We scheduled a couple home visits of Kangaroo babies in a town just outside San Francisco, which Nieves directed. The level of detail with which she interviewed and the type of information she collected was just what had been missing previously. The collaborating doctors and nursing students were present ensuring everybody knew the expectations of these home visits.
Meanwhile, Cassie and Larkin were preparing a presentation to give to the current doulas of the hospital regarding education about unnecessary cesarean sections. They delivered their presentation today, and it was magnificent. Expecting an audience of about 10 people, they were surprised to walk into a room filled with about 100 doulas, hospital personnel and medical residents. Even the bigwigs of the hospital attended heightening nerves. Regardless, they presented research, recommendations and even a role-play beautifully—all in Spanish.
Before this presentation, though, April, Christie and Larkin were able to see the fruits of their labor. They spent a lot of this week meeting with the nurses and community members that had carried out the pilot study in a town called Vista del Valle. They analyzed the data and trained the nurses in data collection, analysis and presentation. The study essentially looked at maternal and infant outcomes. Interesting findings included that 75% of the women received C-sections, between the first and third prenatal visit most women had received their screening panel, and by one week post-partum only 27% of women were breastfeeding exclusively. The women reported that they perceived that American women formula-fed, and, thus, it was better.

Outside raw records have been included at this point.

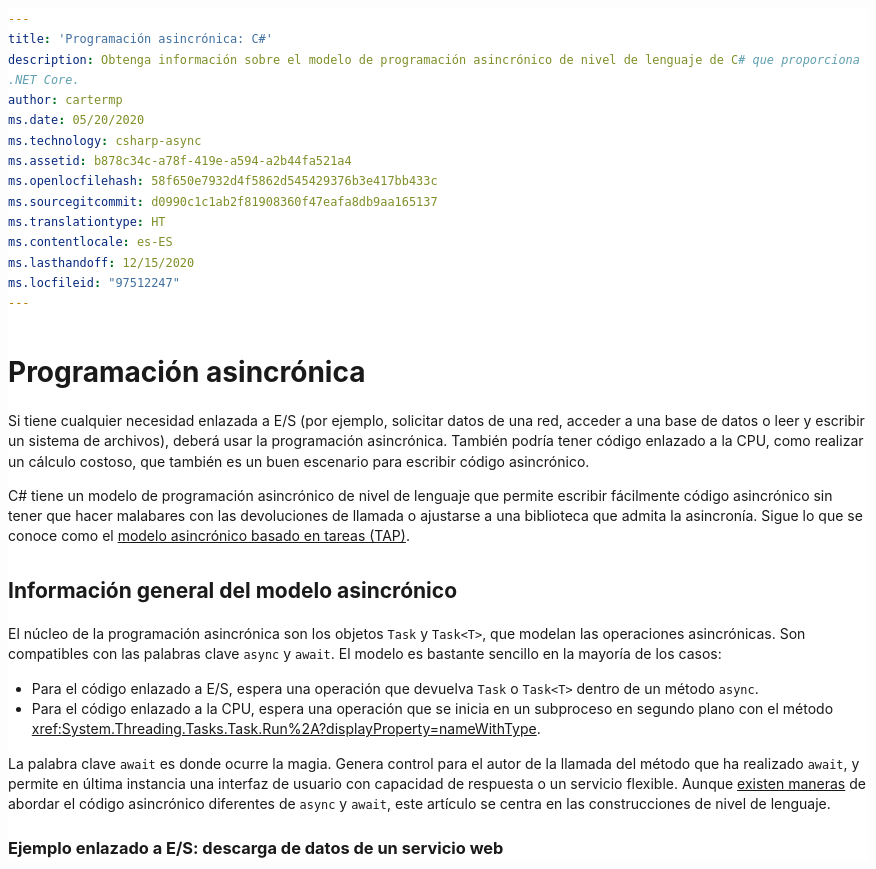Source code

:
 ```yaml
---
title: 'Programación asincrónica: C#'
description: Obtenga información sobre el modelo de programación asincrónico de nivel de lenguaje de C# que proporciona .NET Core.
author: cartermp
ms.date: 05/20/2020
ms.technology: csharp-async
ms.assetid: b878c34c-a78f-419e-a594-a2b44fa521a4
ms.openlocfilehash: 58f650e7932d4f5862d545429376b3e417bb433c
ms.sourcegitcommit: d0990c1c1ab2f81908360f47eafa8db9aa165137
ms.translationtype: HT
ms.contentlocale: es-ES
ms.lasthandoff: 12/15/2020
ms.locfileid: "97512247"
---
```

# <a name="asynchronous-programming"></a>Programación asincrónica

Si tiene cualquier necesidad enlazada a E/S (por ejemplo, solicitar datos de una red, acceder a una base de datos o leer y escribir un sistema de archivos), deberá usar la programación asincrónica. También podría tener código enlazado a la CPU, como realizar un cálculo costoso, que también es un buen escenario para escribir código asincrónico.

C# tiene un modelo de programación asincrónico de nivel de lenguaje que permite escribir fácilmente código asincrónico sin tener que hacer malabares con las devoluciones de llamada o ajustarse a una biblioteca que admita la asincronía. Sigue lo que se conoce como el [modelo asincrónico basado en tareas (TAP)](../standard/asynchronous-programming-patterns/task-based-asynchronous-pattern-tap.md).

## <a name="overview-of-the-asynchronous-model"></a>Información general del modelo asincrónico

El núcleo de la programación asincrónica son los objetos `Task` y `Task<T>`, que modelan las operaciones asincrónicas. Son compatibles con las palabras clave `async` y `await`. El modelo es bastante sencillo en la mayoría de los casos:

- Para el código enlazado a E/S, espera una operación que devuelva `Task` o `Task<T>` dentro de un método `async`.
- Para el código enlazado a la CPU, espera una operación que se inicia en un subproceso en segundo plano con el método <xref:System.Threading.Tasks.Task.Run%2A?displayProperty=nameWithType>.

La palabra clave `await` es donde ocurre la magia. Genera control para el autor de la llamada del método que ha realizado `await`, y permite en última instancia una interfaz de usuario con capacidad de respuesta o un servicio flexible. Aunque [existen maneras](../standard/asynchronous-programming-patterns/task-based-asynchronous-pattern-tap.md) de abordar el código asincrónico diferentes de `async` y `await`, este artículo se centra en las construcciones de nivel de lenguaje.

### <a name="io-bound-example-download-data-from-a-web-service"></a>Ejemplo enlazado a E/S: descarga de datos de un servicio web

Christie has been working on a project for our ethics class on sustainability. In particular, she has been interviewing people from all levels of the hospital about their lack of running water. Private clinics and many houses, including the one we’re staying at, have plenty of running water, yet the hospital only receives running water for about an hour a day. Each ward has a communal bathroom (well, most wards. Some bathroom doors are locked and those patients have to go to a different ward to void—regardless of their condition). In the shower is a large barrel that collects water for this one hour. Patients bring their own small tub to collect water and bathe. Personnel that are on call return home to shower, if they can, but many simply do not bathe. As one nurse put it, what’s the point in donning sterile gloves, gowns and masks (when they’re available…) for surgery when your hands are filthy? Great question. She interviewed nurses, residents, Jenny, community members, the director of the hospital and the director of the province. And each reported a different cause for the water shortage. The issue merits an entirely separate document (and a 30 minute presentation, which we have to give in August…).
While the others presented, Xanthia and I finally had an opportunity to teach a few of the Dominicans working on the project how to use Epi Info, which is a free data collection and analysis program. AND its free AND in Spanish! As the appointed translator for the project, it was a challenge for me since I am computer illiterate in English, much less in Spanish. With the patience of the Dominicans and especially Xanthia, and a good sense of humor we forged ahead. This tool will be an excellent resource for them to have, and they expressed much gratitude for our help.
And with that, our work is essentially finished!